» What to do: Please quote the lines verbatim, from the line containing "kingdom: Plantae" through the line containing "elevation (m): 2200", both included.

» Source data:
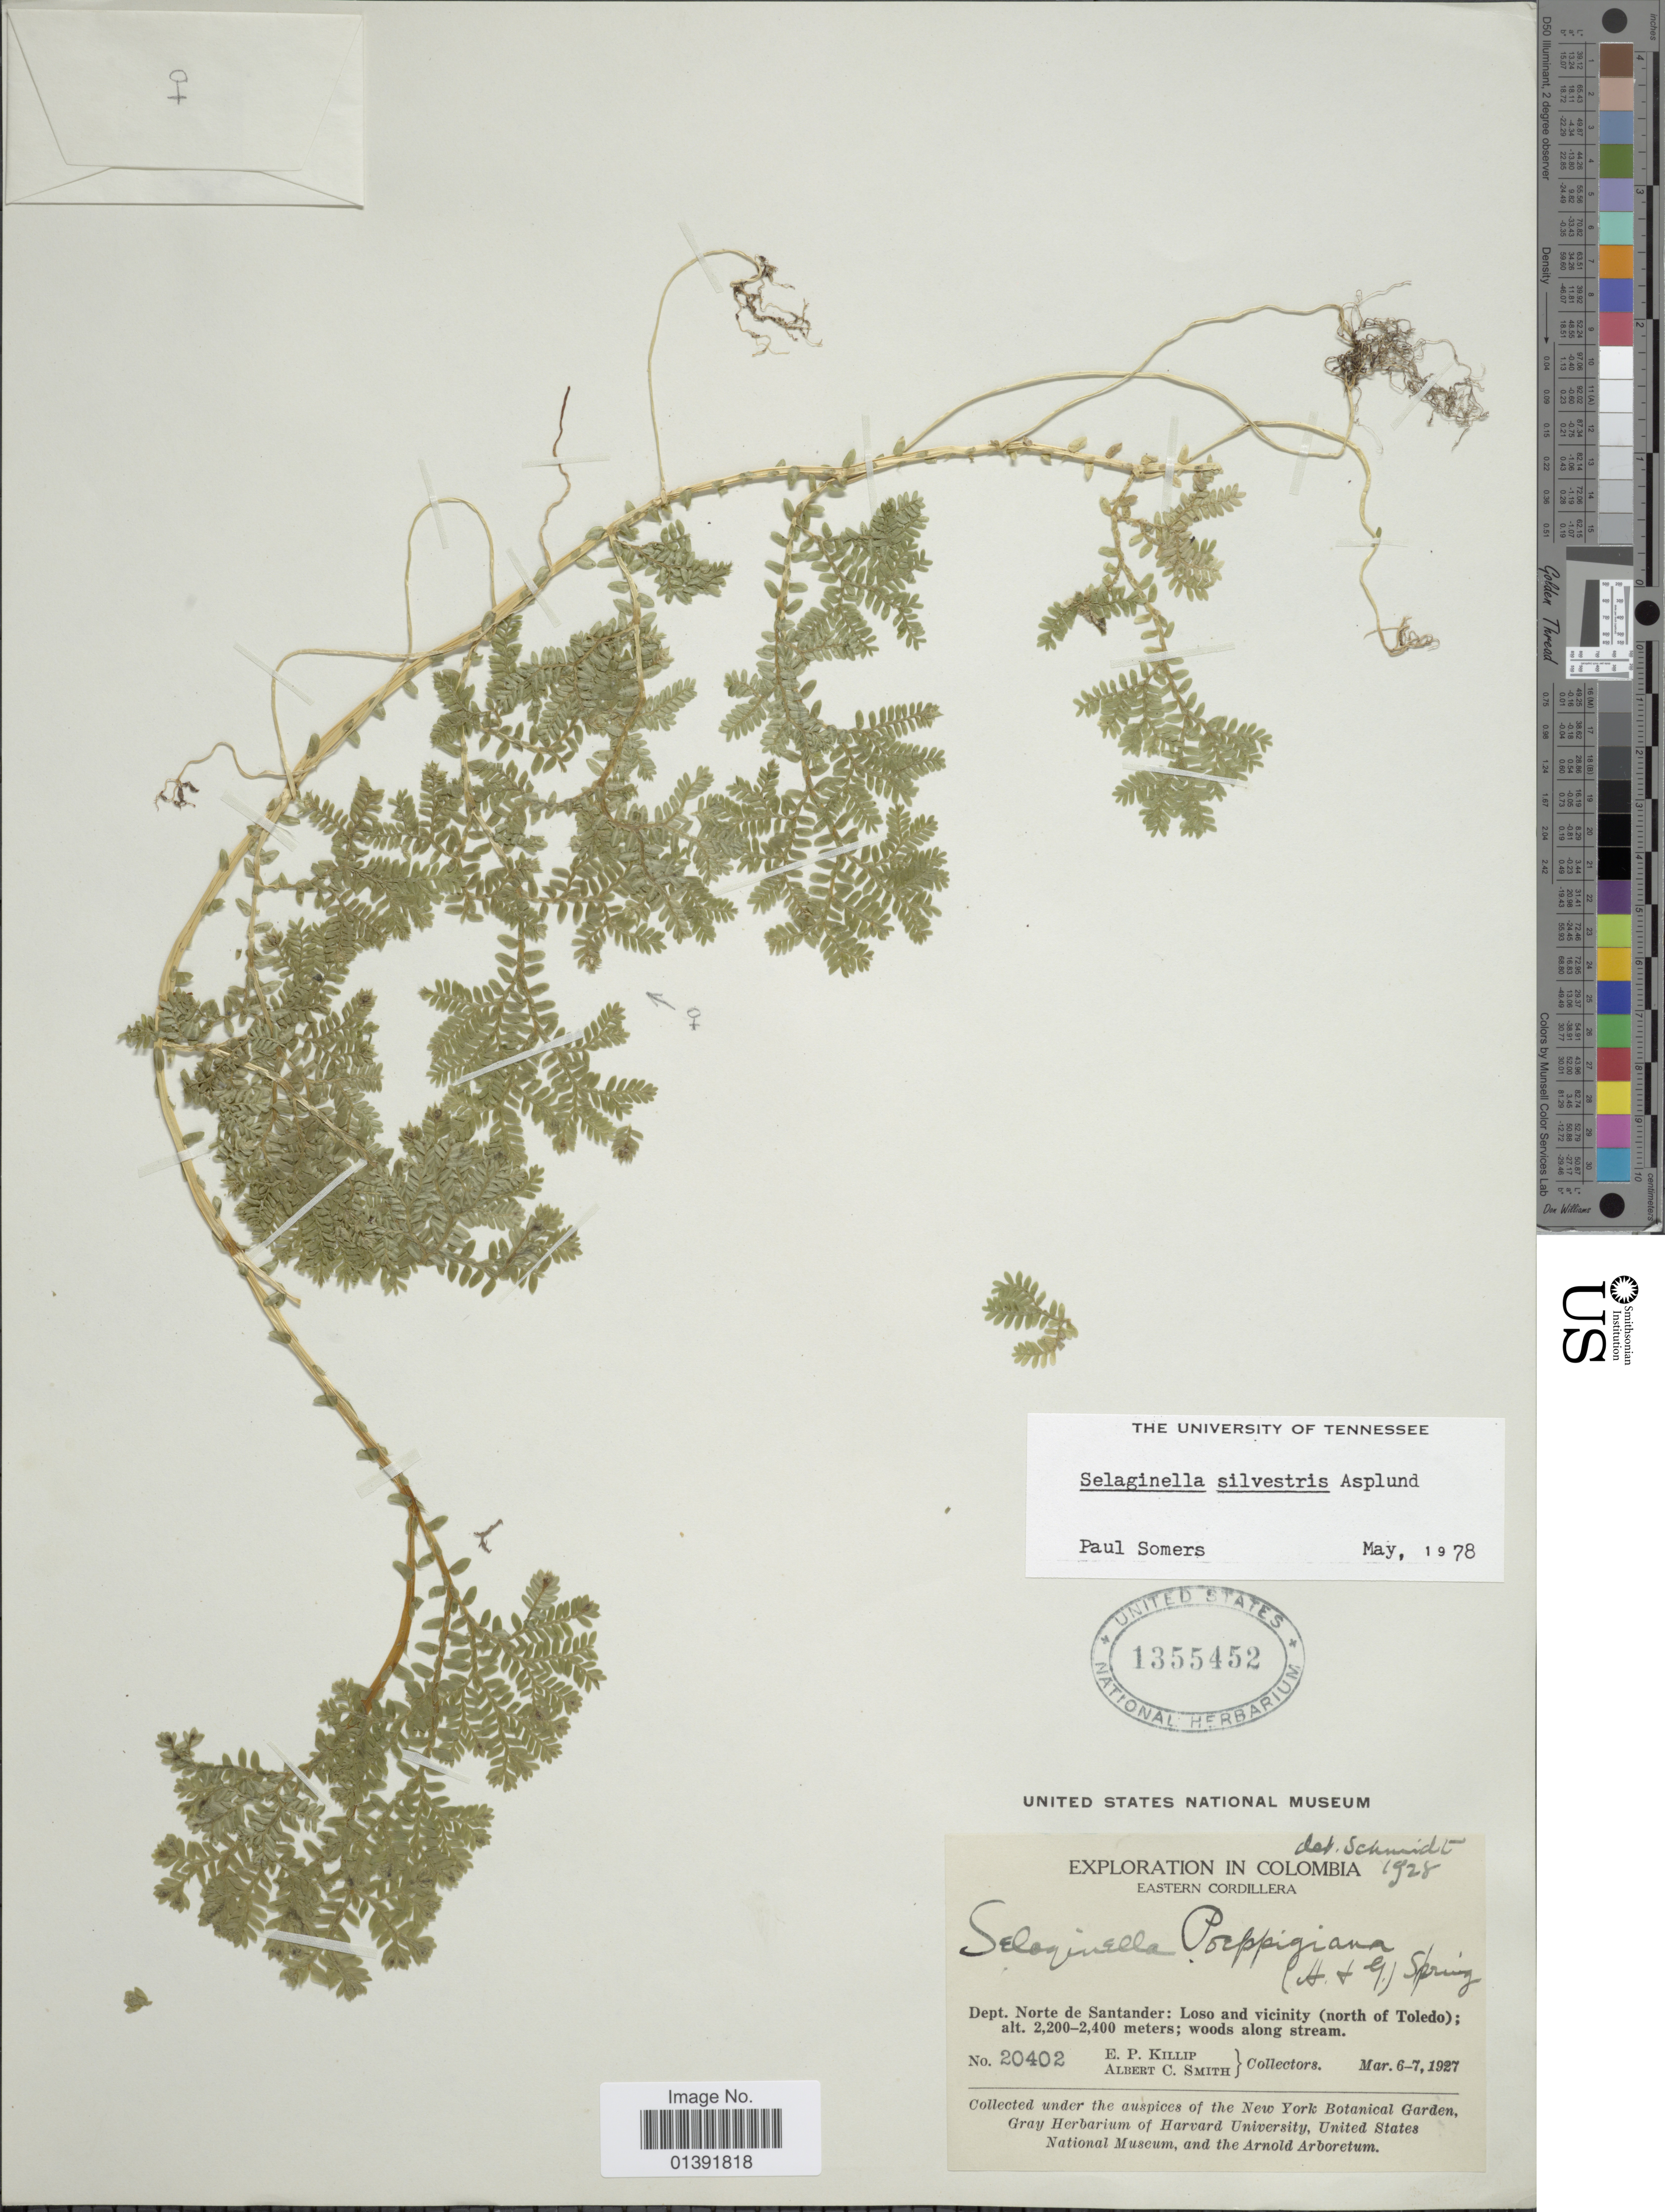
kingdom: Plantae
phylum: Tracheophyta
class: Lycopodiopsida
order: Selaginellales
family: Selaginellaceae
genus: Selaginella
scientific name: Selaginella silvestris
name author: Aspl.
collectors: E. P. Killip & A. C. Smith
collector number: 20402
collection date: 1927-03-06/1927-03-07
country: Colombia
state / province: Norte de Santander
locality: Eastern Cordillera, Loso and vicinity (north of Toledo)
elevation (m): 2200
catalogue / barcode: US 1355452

* * *

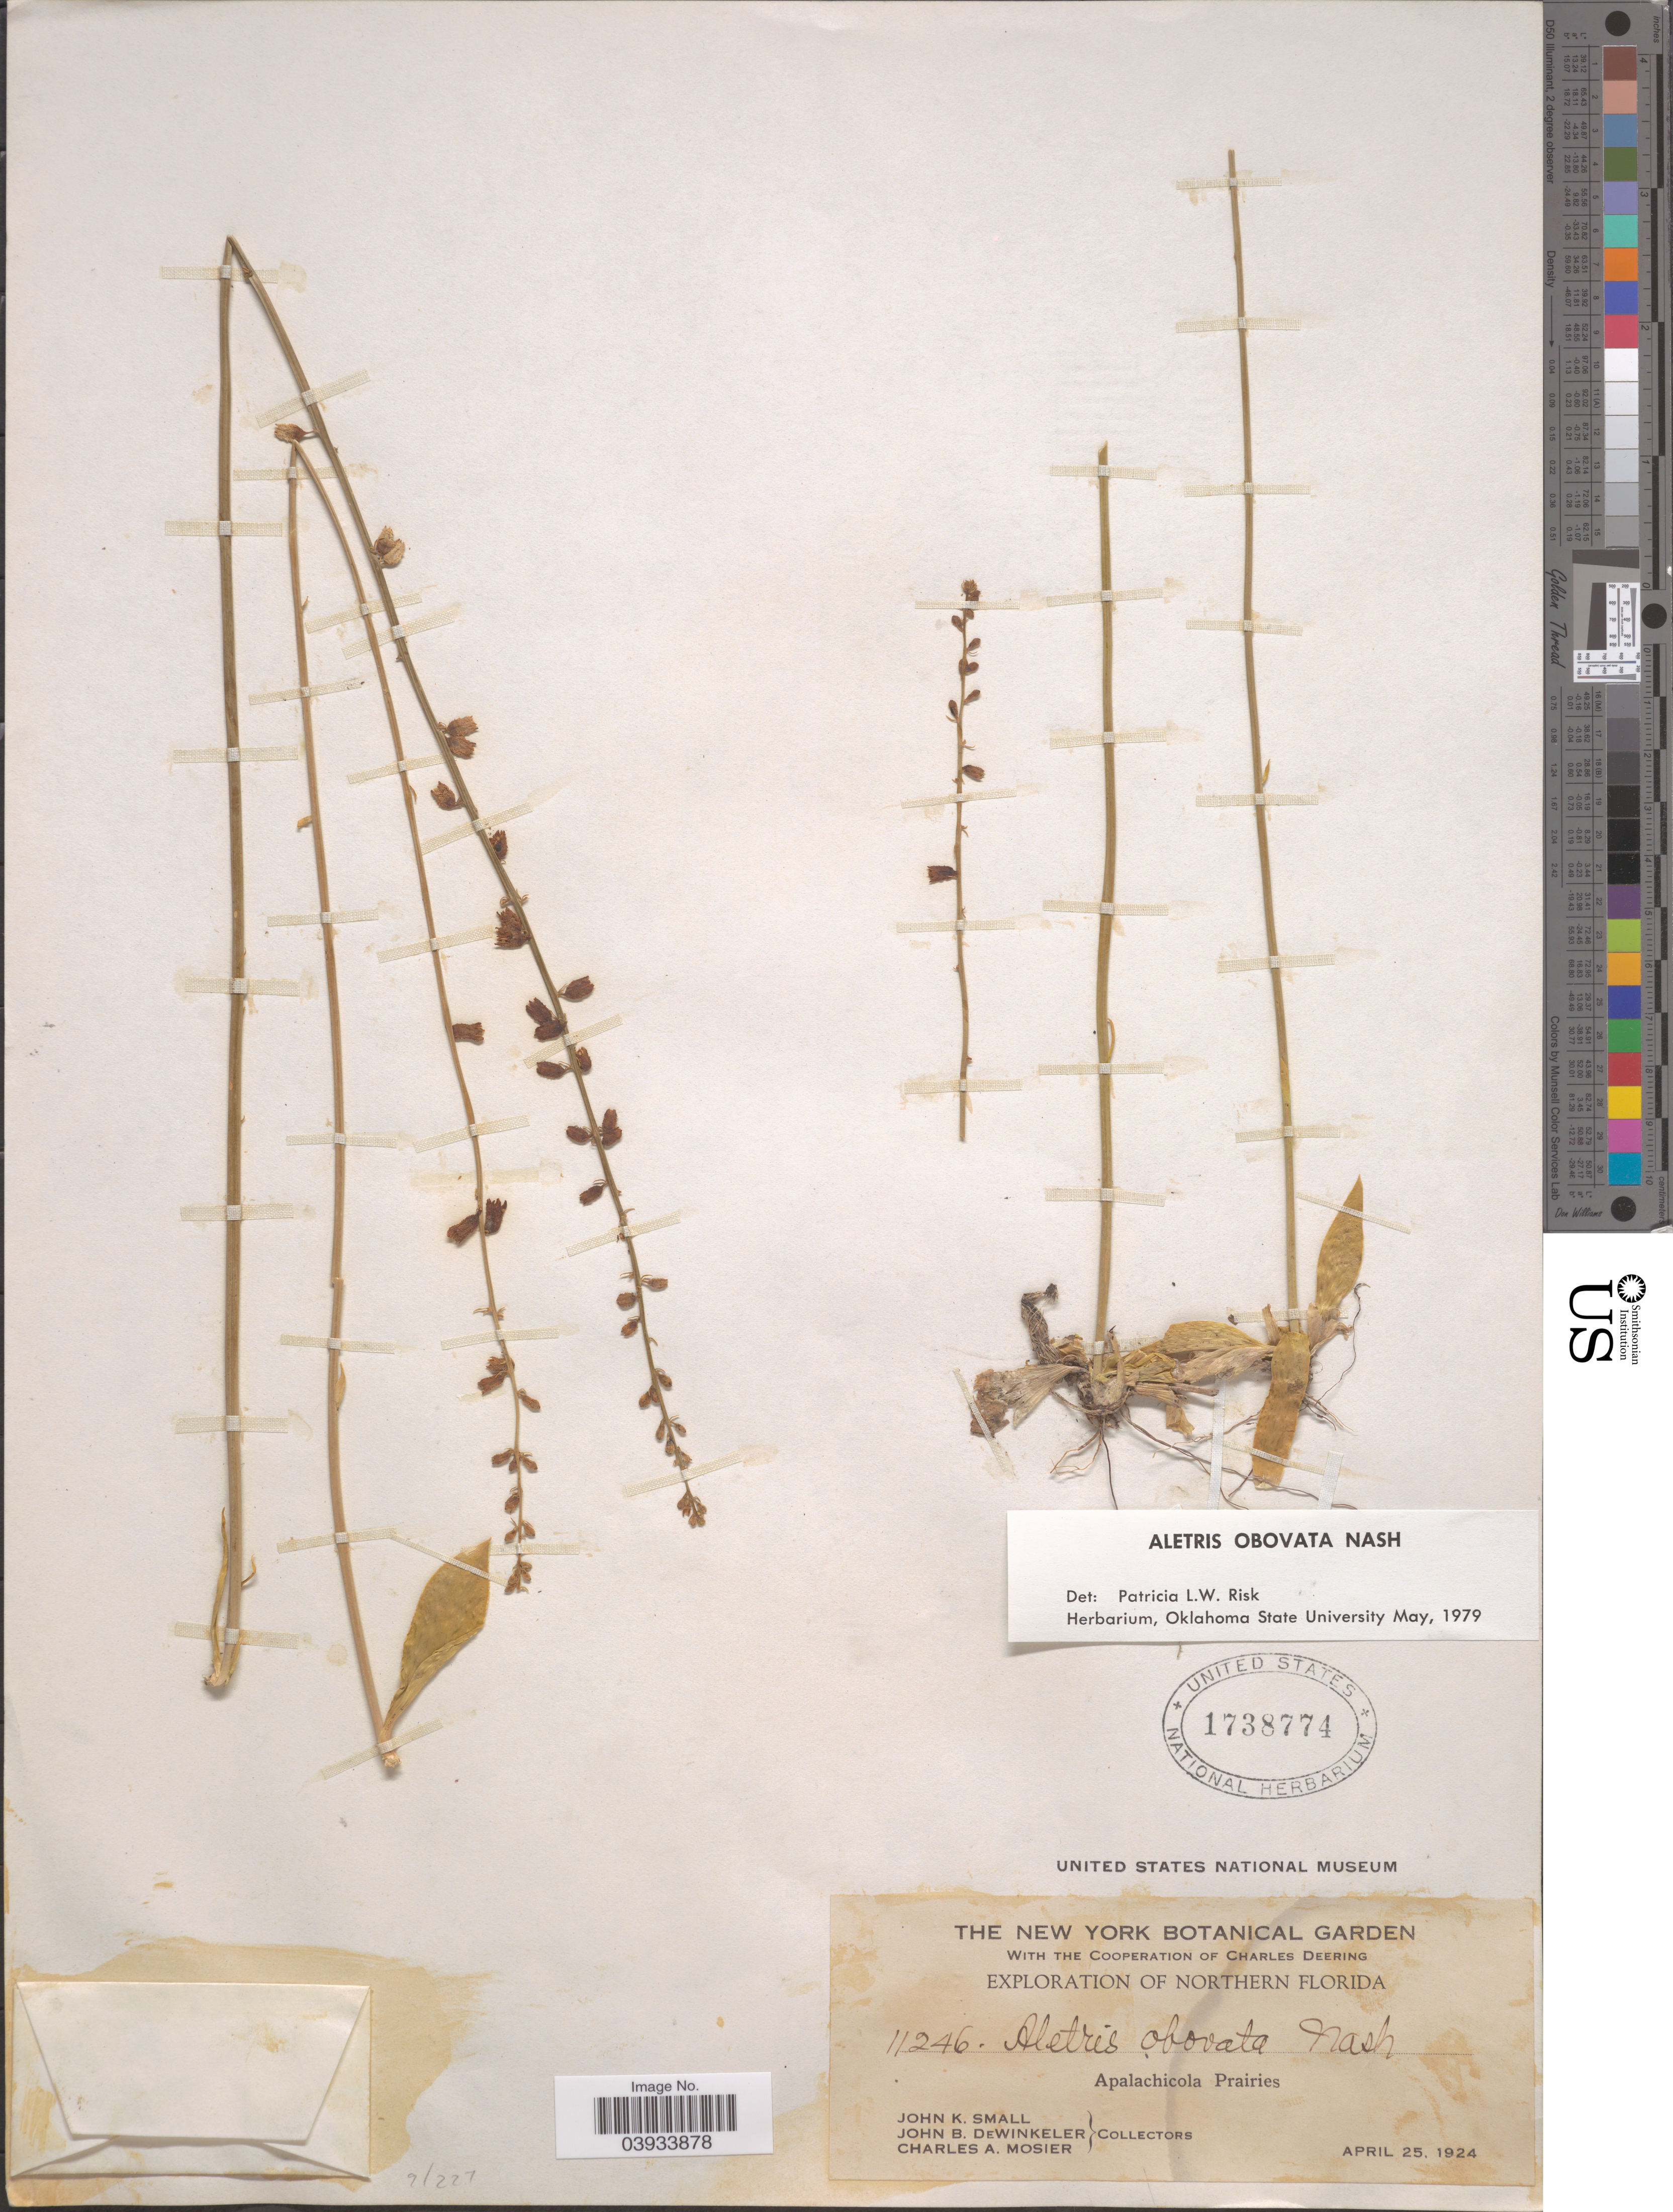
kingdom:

» Correct result:
kingdom: Plantae
phylum: Tracheophyta
class: Lycopodiopsida
order: Selaginellales
family: Selaginellaceae
genus: Selaginella
scientific name: Selaginella silvestris
name author: Aspl.
collectors: E. P. Killip & A. C. Smith
collector number: 20402
collection date: 1927-03-06/1927-03-07
country: Colombia
state / province: Norte de Santander
locality: Eastern Cordillera, Loso and vicinity (north of Toledo)
elevation (m): 2200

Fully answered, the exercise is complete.